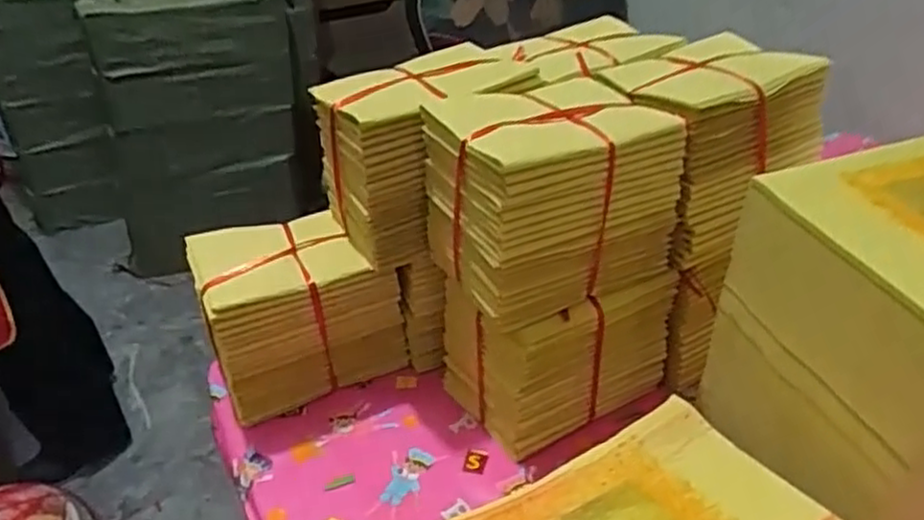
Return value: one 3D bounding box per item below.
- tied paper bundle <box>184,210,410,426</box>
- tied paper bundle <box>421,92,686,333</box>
[{"bbox_3d":[-0.152,0.046,0.689,0.166,0.137,0.128,-16,35,-18],"label":"tied paper bundle"},{"bbox_3d":[0.068,-0.052,0.571,0.158,0.135,0.123,-19,36,-23],"label":"tied paper bundle"}]

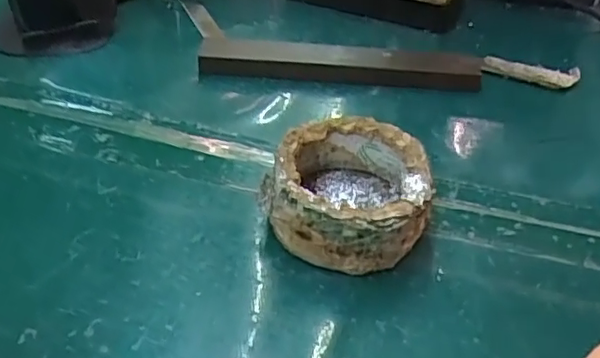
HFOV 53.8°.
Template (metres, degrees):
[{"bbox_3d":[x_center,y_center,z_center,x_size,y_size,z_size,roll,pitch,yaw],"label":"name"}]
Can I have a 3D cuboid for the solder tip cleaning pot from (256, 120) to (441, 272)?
[{"bbox_3d":[0.027,0.006,0.320,0.081,0.042,0.081,3,40,-2],"label":"solder tip cleaning pot"}]

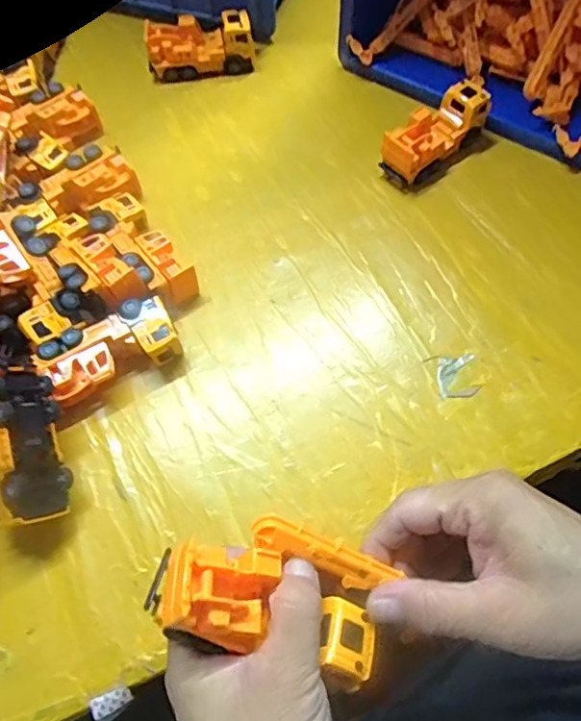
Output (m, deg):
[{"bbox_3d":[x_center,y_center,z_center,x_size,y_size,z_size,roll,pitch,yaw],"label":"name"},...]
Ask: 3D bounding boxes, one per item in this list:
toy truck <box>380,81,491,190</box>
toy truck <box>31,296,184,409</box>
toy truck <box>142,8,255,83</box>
[{"bbox_3d":[0.127,-0.198,0.488,0.041,0.044,0.100,41,72,18],"label":"toy truck"},{"bbox_3d":[-0.129,-0.005,0.404,0.093,0.039,0.045,-29,67,-12],"label":"toy truck"},{"bbox_3d":[-0.089,-0.310,0.549,0.102,0.046,0.032,-9,65,-3],"label":"toy truck"}]

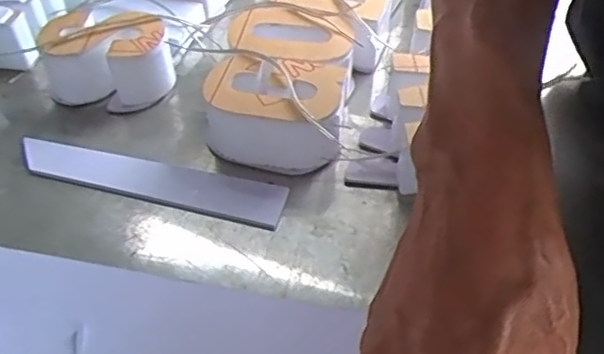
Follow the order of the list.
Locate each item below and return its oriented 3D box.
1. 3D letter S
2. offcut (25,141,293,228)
[{"bbox_3d":[-0.135,-0.082,0.449,0.089,0.049,0.059,9,48,10],"label":"3D letter S"},{"bbox_3d":[-0.094,0.000,0.401,0.169,0.010,0.034,11,48,12],"label":"offcut"}]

==*==

= PROBLEM DESCRIPTION =
A word-for-word restatement of all the lines above is needed, with the pictures omitted.

= RESPONSE TO THE TASK =
Return value: one 3D bounding box per item below.
- tied paper bundle <box>184,210,410,426</box>
- tied paper bundle <box>421,92,686,333</box>
[{"bbox_3d":[-0.152,0.046,0.689,0.166,0.137,0.128,-16,35,-18],"label":"tied paper bundle"},{"bbox_3d":[0.068,-0.052,0.571,0.158,0.135,0.123,-19,36,-23],"label":"tied paper bundle"}]

HFOV 53.8°.
Template (metres, degrees):
[{"bbox_3d":[x_center,y_center,z_center,x_size,y_size,z_size,roll,pitch,yaw],"label":"name"}]
Can I have a 3D cuboid for the solder tip cleaning pot from (256, 120) to (441, 272)?
[{"bbox_3d":[0.027,0.006,0.320,0.081,0.042,0.081,3,40,-2],"label":"solder tip cleaning pot"}]

Output (m, deg):
[{"bbox_3d":[x_center,y_center,z_center,x_size,y_size,z_size,roll,pitch,yaw],"label":"name"},...]
Ask: 3D bounding boxes, one per item in this list:
toy truck <box>380,81,491,190</box>
toy truck <box>31,296,184,409</box>
toy truck <box>142,8,255,83</box>
[{"bbox_3d":[0.127,-0.198,0.488,0.041,0.044,0.100,41,72,18],"label":"toy truck"},{"bbox_3d":[-0.129,-0.005,0.404,0.093,0.039,0.045,-29,67,-12],"label":"toy truck"},{"bbox_3d":[-0.089,-0.310,0.549,0.102,0.046,0.032,-9,65,-3],"label":"toy truck"}]

Follow the order of the list.
Locate each item below and return its oriented 3D box.
1. 3D letter S
2. offcut (25,141,293,228)
[{"bbox_3d":[-0.135,-0.082,0.449,0.089,0.049,0.059,9,48,10],"label":"3D letter S"},{"bbox_3d":[-0.094,0.000,0.401,0.169,0.010,0.034,11,48,12],"label":"offcut"}]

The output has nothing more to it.